Think of it as shared guard rails along a highway, with individuals careening along in between them. In a functioning society, enough people aren't blowing past those guard rails to cause problems, but in one that ain't? Well, look to San Francisco, where the moral guard rails have been utterly removed. What's one of the first things Mommy teaches Baby? Don't poop on the floor; do it in private, and clean up your mess. That "moral precept" is so strongly inclined in most people that some find it hard to use the toilet outside their own homes.

So, when you talk about "moral decay", what you're really talking about isn't playing cards or whatever, but the really major stuff like "Don't hurt strangers for no reason..." "Don't poop on the sidewalk...", and "Don't take things that aren't yours..."

Democrat-run major cities are experiencing the full-on destruction of the moral foundations of society, indicated by how many of these basic underlying things are being blown into oblivion by the "New Order".

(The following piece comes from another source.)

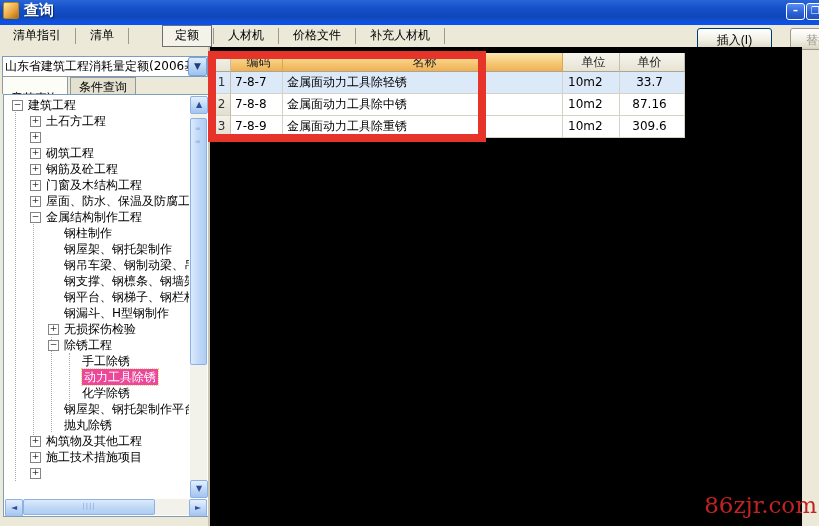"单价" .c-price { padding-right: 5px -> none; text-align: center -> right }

Ain't none of it to the general improvement of people's daily lives, no matter how liberating it is to take a shit on city sidewalks in public. I await someone wearing a three-piece suit and holding a position of eminence to do the same, and see what happens. Will they be charged, I wonder? Or, treated differently than an indigent street bum?

Paul said...

Well... You have sexual deviant narcissists on the White House lawn flaunting their boobs.

Normalizing the abnormal.

Yes it is the face of the Democrat party.

And yet you say the morals are not declining.

Reap what you sow.

Jamie said...

Morality doesn't decline when you keep removing items from the immoral list.

Much shorter and pithier me - thanks, Quayle.